Cette tradition est terriblement ancrée et a été une grande source dans les défaites du mouvement communiste en France.

Dans notre pays en effet, le matérialisme bourgeois étant largement implanté grâce à la force et la profondeur de la révolution bourgeoise de 1789, l’étude des travaux de Marx et d’Engels a souvent été faussé par une vision fausse, mécanique, bref: bourgeoise.

Le marxisme a, dans cette optique bourgeoise, été considéré comme une sociologie, présentant de manière économiste les couches sociales. Le léninisme a été lui vu comme un pragmatisme consistant en des méthodes pour prendre le pouvoir.

Cette tradition est très profonde dans la classe ouvrière. Le point de départ de cette déviation est Jules Guesde, qui a le premier diffusé le marxisme en France, mais de manière particulièrement tronquée.

Engels dit ainsi dans sa Lettre à E. Bernstein du 2 novembre 1882 que

« Ce que l’on appelle « marxisme » en France est certes un article tout spécial, au point que Marx a dit à Lafargue : « Ce qu’il y a de certain, c’est que moi je ne suis pas marxiste ». »
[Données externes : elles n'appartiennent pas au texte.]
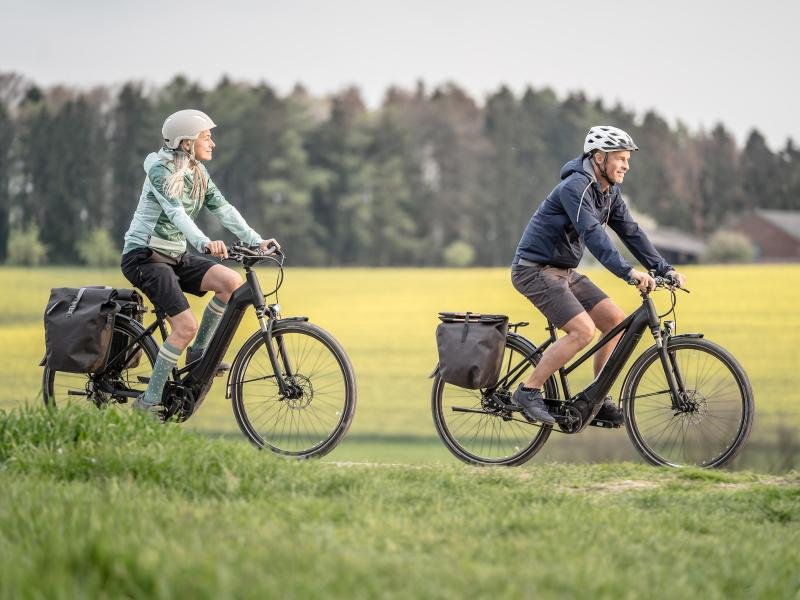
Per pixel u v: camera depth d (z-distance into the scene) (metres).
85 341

Il est vrai Jules Guesde était un grand publiciste, oeuvrant à la propagande socialiste, notamment face aux illusions anarchistes. Mais son collectivisme était propagandiste; il n’a jamais assimilé le marxisme.

Il était trop influencé par le jacobinisme, par la révolution de 1789, par le blanquisme, c’est-à-dire le culte du « coup de force », du « grand soir. » Jules Guesde n’a jamais compris que le marxisme était une vision du monde, fondée sur la dialectique.

Pour lui, le marxisme était la théorie de la lutte de classes, pas une science. La dialectique était totalement incomprise, pire: jamais considérée.

Tout était vu simplement comme un conflit de classe, une question économique, et le socialisme était considéré comme l’humanisme le plus abouti: dans « Le problème et la solution » de 1892, il explique ainsi que l’homme doit se faire Dieu.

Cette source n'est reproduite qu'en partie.